README.Rmd


[![R build
status](https://github.com/UrbanAnalyst/ttcalib/workflows/R-CMD-check/badge.svg)](https://github.com/UrbanAnalyst/ttcalib/actions?query=workflow%3AR-CMD-check)
[![Project Status:
Concept](https://www.repostatus.org/badges/latest/concept.svg)](https://www.repostatus.org/#concept)

# ttcalib: Calibration of travel times to empirical data

One metric used throughout this organisation is travel times relative to
equivalent times taken by motorcars. This repository documents procedures used
to calibrate estimates of motorcar travel times to empirical data.

## Empirical Data

### Uber movement data

The empirical data are from [Uber movement](https://movement.uber.com/), with
these analyses calibrating against [data from Santiago,
Chile](https://movement.uber.com/explore/santiago/travel-times?lang=en-US).
The data used are the "All Data" version for the first quarter of 2020, grouped
by "Hour of Day". The download tab on the website linked to above also includes
a link to the "Geo Boundaries", which are also required. Both of these data
should be saved to a local directory.

### OSM Network data

The Uber movement data extend over a far greater boundary than the "Santiago"
boundary returned by Nominatim. The OSM network data were therefore obtained
here from the complete Chile `pbf` file downloaded from Geofabrik, and then
processed with `osmium-tools` by:

1. Trimming to bbox of (-71.363,-33.851,-70.377,-33.113)
2. Constructing separate keyword-filtered subsets with keywords of: "highway",
   "restriction", "access", "bicycle", "foot", "motorcar", "motor_vehicle",
   "vehicle", "toll".
3. Converting all of these single `pbf` files to `osm` (XML) format.
4. Reading in each via
   [`osmdata::osmdata_sc()`](https://docs.ropensci.org/osmdata/reference/osmdata_sc.html),
   and combining all data into single `osmdata_sc` object.

## Calibration

The calibration proceeds in two steps:

1. Calibration of waiting times both at traffic lights, and to turn across
   oncoming traffic.

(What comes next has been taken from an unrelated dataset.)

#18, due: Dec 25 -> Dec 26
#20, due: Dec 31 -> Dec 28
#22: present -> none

The effects of these parameters was examined in [a 2020
   *Scientific Data* paper, "*Longitudinal spatial dataset on travel times and
   distances by different travel modes in Helsinki
   Region*](https://www.nature.com/articles/s41597-020-0413-y), which
   implemented a complicated parametrisation of waiting times at various types
   of intersections "based on previous research."
2. Calibration of estimated times to measures of network centrality. These
   effects were examined in [a 2014 *Nature Communications* paper, "*Predicting
   commuter flows in spatial networks using a radiation model based on temporal
   ranges*](https://www.nature.com/articles/ncomms6347), which started with a
   "base" model able to predict observed travel times with an r-squared
   correlation coefficient of 0.639. This was then increased through inclusion
   of the effects of centrality, using a simple threshold model, to 0.752. 

These two types of calibration are successively applied here.

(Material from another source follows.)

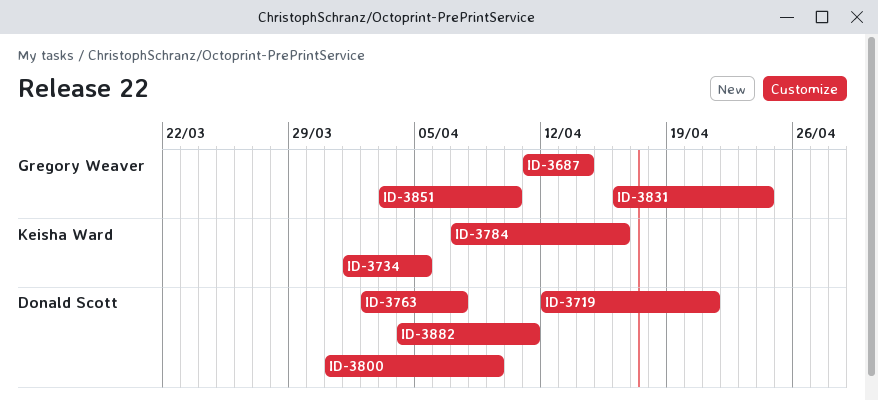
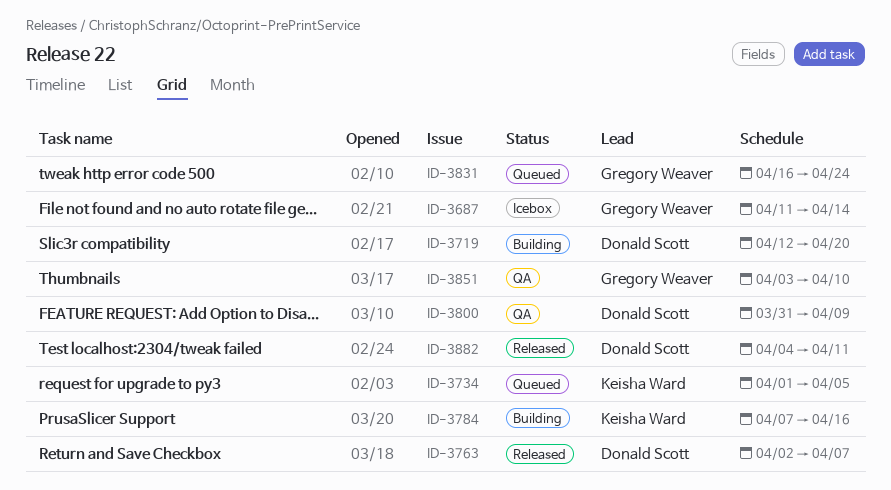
ID-3719, due: Apr 21 -> Apr 20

### Calibration to waiting times

Waiting times were examined through two parameters:

1. The effective waiting time at traffic lights; and
2. The effective waiting time to turn across oncoming traffic.

Street networks were weighted for time-based routing using specific values of
these two parameters, and travel times estimated for all 320,666 observed
origins and destinations in the Uber Movement data. The minimal-error model
corresponded to an R-squared correlation of 0.782 for an effective waiting time
at traffic lights of 8 seconds in morning peak hour traffic (7-10 am), or 9
seconds in afternoon traffic (3-7 pm). Corresponding effective waiting times to
turn across oncoming traffic were only 2 or 1 seconds, respectively, although
these made very little difference to model results compared with the effects of
traffic lights.

### Calibration to network centrality

The preceding waiting times were then used to calculate time-based metrics of
centrality, and to adjust observed travel times by centrality. These
adjustments made, however, very little difference, and increasing travel times
along more central portions of the network increased agreement with observed
values at most by only a few hundredths of a percent or less. The best model
was to logarithmically transform centrality, divide by the maximum value, and
increase travel times for the upper 30% of the centrality distribution by the
corresponding values. Even this, however, only increased resultant r-squared
values by just over 1%.

## Conclusion

This repository documents and justifies the general procedure pursued here, to
estimate vehicular travel times through using the following time penalties:

1. Wait at traffic lights = 9 seconds
2. Wait to turn across oncoming traffic = 1 second

No additional adjustments for network centrality are implemented. The estimated
times are then slightly faster than the observed times, with a median ratio of
log-times of 0.94.

![](man/figures/correlation.png)